The effect of warranties and conditions precedent to liability has recently been the subject of great scrutiny and will be reformed when the Insurance Act 2015 (the Act) comes into force in 2016. The recent Court of Appeal decision, that Milton Furniture Ltd (M) was not entitled to an indemnity under its property insurance policy because it had breached conditions precedent that required M to use a burglar alarm at all times when the premises were left unattended and/or out of business hours, is a case that was decided on the current law, of course, but it provides a useful opportunity to test the application of sections 10 and 11 of the Act, and show that the judge’s decision would not have changed on the basis of these sections.
In April 2005, while two of M’s employees slept on M’s premises, the majority of M’s stock held there was destroyed by a fire which was started deliberately by unknown persons. The stock was insured under M’s policy with Brit Insurance Ltd (B). The employees were woken by the fire alarm and were unharmed. The relevant terms considered by the judge at first instance were the “PW1 Intruder Alarm Warranty” (PW1) and “General Condition 7” (GC7).
PW1 stated that it was a condition precedent to liability in respect of loss or damage caused by theft or attempted theft that the burglar alarm was put into full and proper operation when the premises were left unattended.
GC7 provided that all protections including any burglar alarm shall be in use at all times out of business hours or when the premises were left unattended, and the protections could only be withdrawn or varied to underwriters’ detriment with their consent.
At first instance the judge found that GC7 was a condition precedent to B’s liability, but that it was qualified by PW1 in that M was only required to set the burglar alarm if the premises had been left unattended, which he said they had not been. However, the judge held that M had breached the second limb of GC7 because the company responsible for monitoring the burglar alarm had stopped doing so as a result of M failing to pay its invoices.
M appealed on four issues:
- That GC7 was not a condition precedent.
- That PW1 did not qualify GC7.
- That the presence of two of M’s employees on the premises meant they were attended.
- That M did not breach GC7 by causing or permitting the withdrawal of the burglar alarm monitoring service.

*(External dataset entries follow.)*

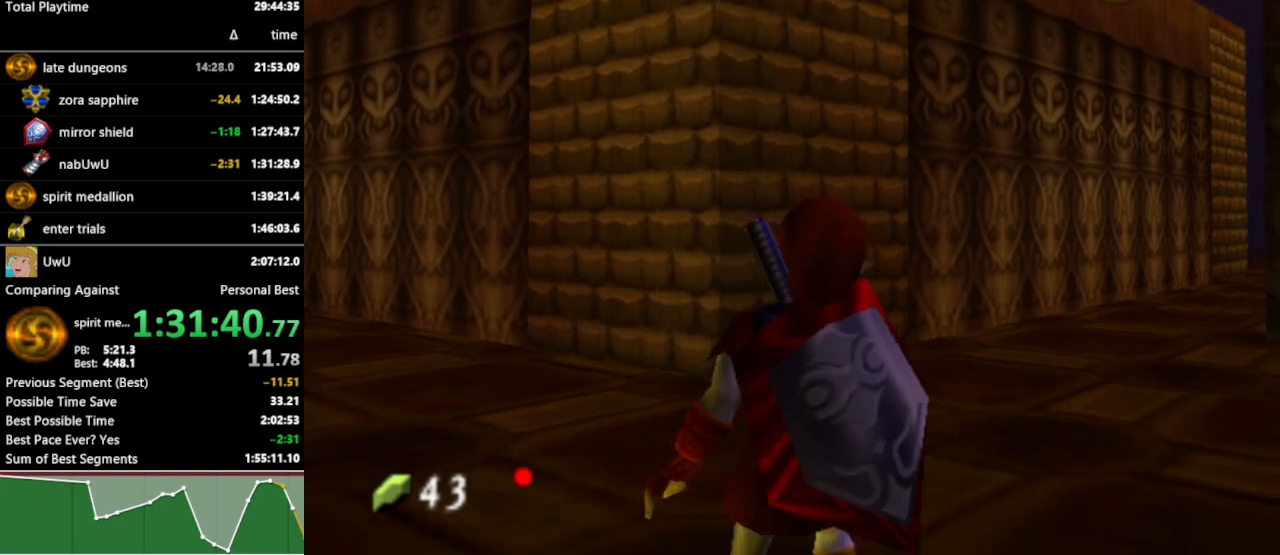
{"buttons": ["L1"], "left_stick": "center", "right_stick": "center", "events": [[367, "Z", "up"], [367, "left_stick", "center"]]}
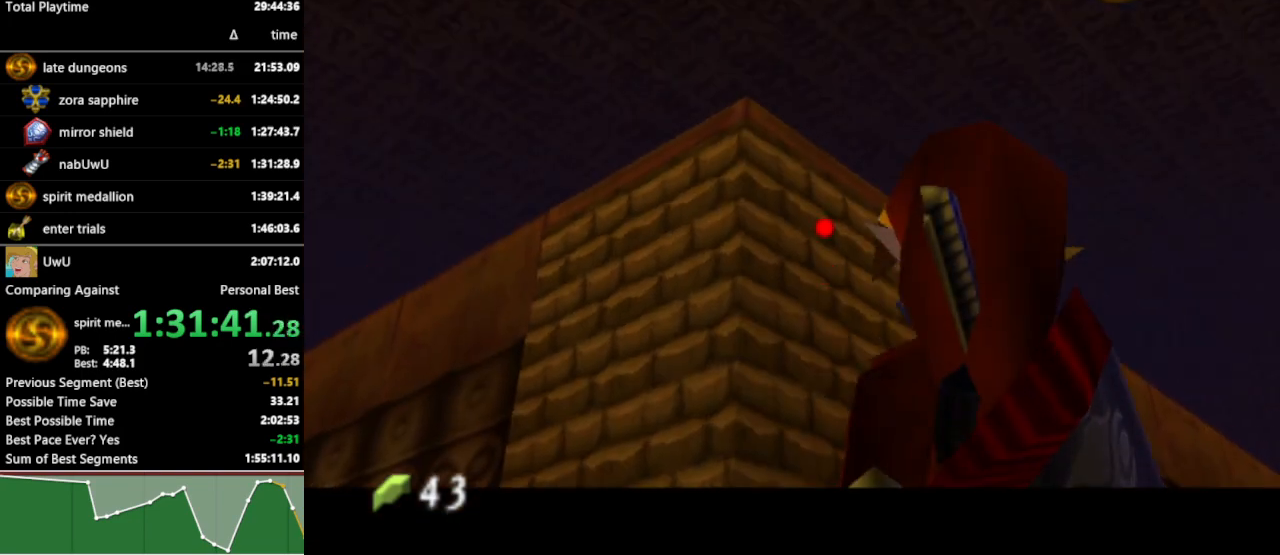
{"buttons": [], "left_stick": "up", "right_stick": "center", "events": [[367, "L1", "up"], [367, "left_stick", "up"]]}
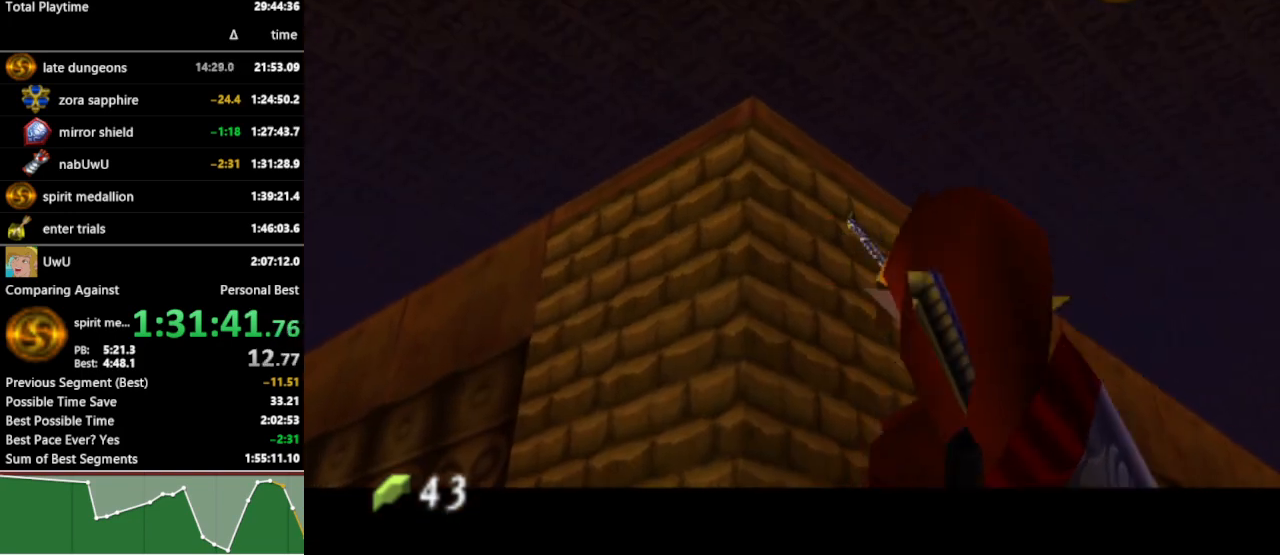
{"buttons": [], "left_stick": "up", "right_stick": "center", "events": []}
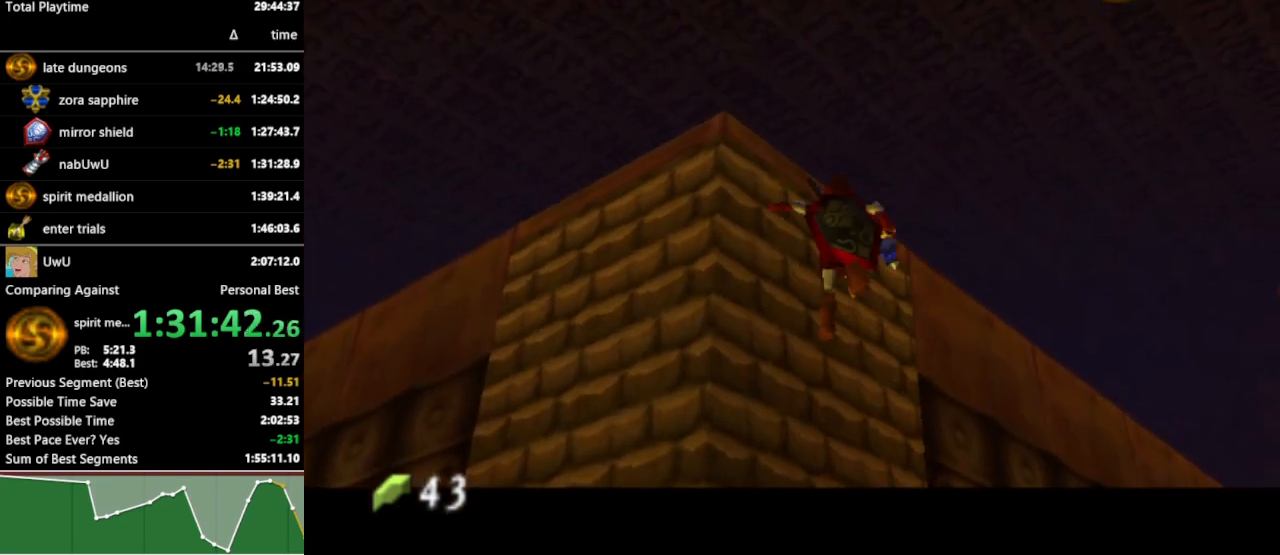
{"buttons": [], "left_stick": "up", "right_stick": "center", "events": []}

The Court of Appeal dismissed the appeal. In her leading judgment, Lady Justice Gloster said that on issue (1) while the language of GC7 and PW1 overlapped to some extent, GC7 was a condition precedent and the two clauses were not inconsistent. GC7 applied to all claims whilst PW1 applied only to claims of theft or attempted theft. On issue (2), GC7 was clear: it required the whole of the protections provided by the burglar alarm to be in place at all times out of business hours and/or when the premises were left unattended. With respect to (3), the premises could not be considered as being “attended” because M’s employees were asleep in separate areas of the premises and were not able to observe an attempt by anyone to interfere with the premises. Because M had been obliged to set the burglar alarm, it was not necessary to determine issue (4), and Lady Justice Gloster said that GC7 imposed a strict obligation on M.
The Insurance Act 2015
It is interesting to assess whether the court would have reached the same conclusion had these facts applied under a policy issued after the Insurance Act 2015 comes into force. Section 11 of the Act ensures that an insurer will not be discharged from liability by breach of condition precedent to liability where the insured can show that breach of the term could not have increased the risk of the loss which actually occurred in the circumstances in which it did occur.
However, any such arguments by the claimant would likely have failed. At first instance the judge had found that the fire was started by someone either hiding within the building prior to it being secured, or by someone with legitimate access to the premises. The judge noted that the burglar alarm had a wider protective function than protecting against risk of intrusion, and cited section 9(2) of the Theft Act 1968, defining the criminal offence of burglary, which refers to the doing of any damage to the building or to property within it. The judge also found that activation of the burglar alarm would likely have prevented the fire because the arsonist would have set it off long before the fire alarm went off, and the burglar alarm would also have detected smoke before the fire alarm did. For these reasons, it is unlikely that section 11 of the Act would have saved the insured, since he could not have shown that breach of PW1 and GC7 could not have increased the risk of the loss which actually occurred in the circumstances in which it occurred.
Section 10 of the Act makes a breach of warranty suspend the insurer’s liability until the breach is remedied, rather than discharging it automatically. Since the losses occurred during the breaches of GC7 and PW1, the insured would not have benefitted from this provision.